Training data governance remains contentious: CAD models from manufacturers, synthetic room layouts, and robot teleop logs dominate mixes; raw consumer video usage declined after privacy settlements. Open SFMs lag closed models on outdoor long-tail (weather, construction sites) but match on structured indoor benchmarks.

中文

2026 SFM 继承 世界模型 雄心但优先 可行动空间查询 而非像素级视频。仓储机器人问:「考虑叉宽,此托盘能放 B3 架吗?」 — 模型返回 {feasible, confidence, blocking_objects} 无需完整运动规划。完整规划器将 SFM 输出作 启发 seed,规划时间缩短 5–20×。

表示统一tri-plane+点混合 token 表室内,NeRF-高斯潜码 表室外驾驶。
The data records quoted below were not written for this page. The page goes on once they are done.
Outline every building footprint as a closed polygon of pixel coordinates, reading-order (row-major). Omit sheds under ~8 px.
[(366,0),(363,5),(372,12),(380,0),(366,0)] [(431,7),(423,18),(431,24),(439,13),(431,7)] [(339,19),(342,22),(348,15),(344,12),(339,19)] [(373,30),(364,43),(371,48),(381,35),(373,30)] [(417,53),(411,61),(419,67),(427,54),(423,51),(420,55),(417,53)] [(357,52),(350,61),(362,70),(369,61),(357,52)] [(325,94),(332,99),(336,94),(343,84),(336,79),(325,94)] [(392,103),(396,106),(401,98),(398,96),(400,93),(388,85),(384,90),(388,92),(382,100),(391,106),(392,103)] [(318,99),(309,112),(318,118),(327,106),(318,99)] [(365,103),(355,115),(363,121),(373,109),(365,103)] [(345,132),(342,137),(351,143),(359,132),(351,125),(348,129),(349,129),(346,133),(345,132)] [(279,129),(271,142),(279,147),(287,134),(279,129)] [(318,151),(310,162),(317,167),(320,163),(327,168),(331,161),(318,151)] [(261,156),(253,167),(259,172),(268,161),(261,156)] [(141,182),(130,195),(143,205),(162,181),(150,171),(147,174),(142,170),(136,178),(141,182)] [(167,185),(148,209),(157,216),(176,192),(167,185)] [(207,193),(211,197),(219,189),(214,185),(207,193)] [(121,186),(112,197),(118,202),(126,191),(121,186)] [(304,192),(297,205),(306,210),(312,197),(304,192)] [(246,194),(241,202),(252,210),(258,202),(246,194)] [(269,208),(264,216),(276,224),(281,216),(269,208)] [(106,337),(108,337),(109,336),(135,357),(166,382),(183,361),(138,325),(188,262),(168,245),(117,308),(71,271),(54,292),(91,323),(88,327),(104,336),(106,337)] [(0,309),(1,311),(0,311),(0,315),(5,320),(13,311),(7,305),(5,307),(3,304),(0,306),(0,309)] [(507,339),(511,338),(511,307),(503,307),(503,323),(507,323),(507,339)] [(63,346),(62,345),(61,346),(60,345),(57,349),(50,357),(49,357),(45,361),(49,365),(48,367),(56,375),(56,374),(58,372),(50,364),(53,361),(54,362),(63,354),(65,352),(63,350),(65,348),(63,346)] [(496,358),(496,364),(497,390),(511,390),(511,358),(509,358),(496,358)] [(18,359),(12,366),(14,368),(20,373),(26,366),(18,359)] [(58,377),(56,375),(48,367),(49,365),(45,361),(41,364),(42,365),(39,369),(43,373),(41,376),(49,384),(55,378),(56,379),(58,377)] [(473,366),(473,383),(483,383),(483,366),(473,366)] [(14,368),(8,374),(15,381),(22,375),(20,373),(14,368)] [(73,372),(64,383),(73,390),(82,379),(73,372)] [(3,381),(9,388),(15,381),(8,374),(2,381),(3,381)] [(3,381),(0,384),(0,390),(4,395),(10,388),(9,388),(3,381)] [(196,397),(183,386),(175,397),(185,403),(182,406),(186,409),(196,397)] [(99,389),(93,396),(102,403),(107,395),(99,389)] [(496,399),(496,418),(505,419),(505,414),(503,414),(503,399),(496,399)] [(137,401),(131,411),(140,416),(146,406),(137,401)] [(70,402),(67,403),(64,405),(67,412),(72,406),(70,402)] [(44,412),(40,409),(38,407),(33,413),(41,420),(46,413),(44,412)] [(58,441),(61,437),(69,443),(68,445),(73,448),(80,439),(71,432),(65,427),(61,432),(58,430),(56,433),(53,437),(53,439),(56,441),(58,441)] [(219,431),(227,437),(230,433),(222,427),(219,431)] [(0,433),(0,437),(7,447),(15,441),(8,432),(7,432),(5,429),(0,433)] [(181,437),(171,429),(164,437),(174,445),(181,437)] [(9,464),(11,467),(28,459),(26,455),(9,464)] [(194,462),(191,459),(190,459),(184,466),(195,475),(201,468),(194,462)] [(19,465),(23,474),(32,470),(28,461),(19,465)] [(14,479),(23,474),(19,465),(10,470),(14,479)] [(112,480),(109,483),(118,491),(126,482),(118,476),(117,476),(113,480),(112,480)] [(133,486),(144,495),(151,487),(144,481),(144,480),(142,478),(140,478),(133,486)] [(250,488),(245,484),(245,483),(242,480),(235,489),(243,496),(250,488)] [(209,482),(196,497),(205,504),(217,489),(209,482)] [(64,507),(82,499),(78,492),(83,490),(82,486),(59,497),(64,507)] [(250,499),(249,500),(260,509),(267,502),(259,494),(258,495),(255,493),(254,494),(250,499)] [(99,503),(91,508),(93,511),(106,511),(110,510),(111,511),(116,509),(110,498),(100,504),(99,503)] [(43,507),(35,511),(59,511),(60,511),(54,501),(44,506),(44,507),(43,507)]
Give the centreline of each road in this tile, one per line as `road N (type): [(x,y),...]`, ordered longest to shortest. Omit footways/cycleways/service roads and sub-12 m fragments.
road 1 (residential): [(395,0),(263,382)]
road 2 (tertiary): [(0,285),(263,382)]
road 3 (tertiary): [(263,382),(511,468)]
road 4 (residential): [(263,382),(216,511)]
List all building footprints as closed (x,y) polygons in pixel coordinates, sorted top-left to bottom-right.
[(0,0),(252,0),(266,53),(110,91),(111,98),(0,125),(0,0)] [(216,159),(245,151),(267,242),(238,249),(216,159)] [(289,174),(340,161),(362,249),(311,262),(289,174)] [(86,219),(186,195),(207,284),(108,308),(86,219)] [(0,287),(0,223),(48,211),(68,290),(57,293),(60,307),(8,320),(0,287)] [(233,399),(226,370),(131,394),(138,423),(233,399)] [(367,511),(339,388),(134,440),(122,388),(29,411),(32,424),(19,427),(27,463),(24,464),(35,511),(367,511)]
物理头预测经 sim 摩擦随机化学习的 接触流形材料属性预测(质量、摩擦、可变形)支持对新物体的抓取规划。

训练数据治理 仍有争议:厂商 CAD、合成房间布局机器人遥操作日志 主导 mix;消费者 raw 视频在 隐私和解 后使用下降。开源 SFM 在 室外长尾 落后闭源,在 结构化室内 benchmark 持平。

7.1 与机器人栈集成 | Robotics Stack Integration

1
2
3
SFM latent → MoveIt / Isaac motion planner
→ GraspNet action head
→ Nav2 costmap overlay (affordance heatmap)

English: SFMs become the shared spatial memory across perception, planning, and NL instruction — replacing siloed depth nets + semantic seg + separate physics engine calls.

中文: SFM 成为感知、规划与自然语言指令间的 共享空间记忆 — 取代孤立的深度网络+语义分割+独立物理引擎调用。


八、参考链接 | References

  • Fei-Fei Li, “Spatial Intelligence” keynote themes (2025–2026)
  • UniSim, Genie, and world-model survey papers
  • SpatialBench 2026 leaderboard
  • 本系列:ai-timeline-2025-spatial-intelligence

Summary | 总结

2026 SFMs unify 2D, 3D, and physics in one latent space — the algorithmic backbone for embodied AI, AR, and industrial twins.

2026 SFM 在统一潜空间中融合 2D、3D 与物理 — 具身 AI、AR 与工业孪生的算法骨干。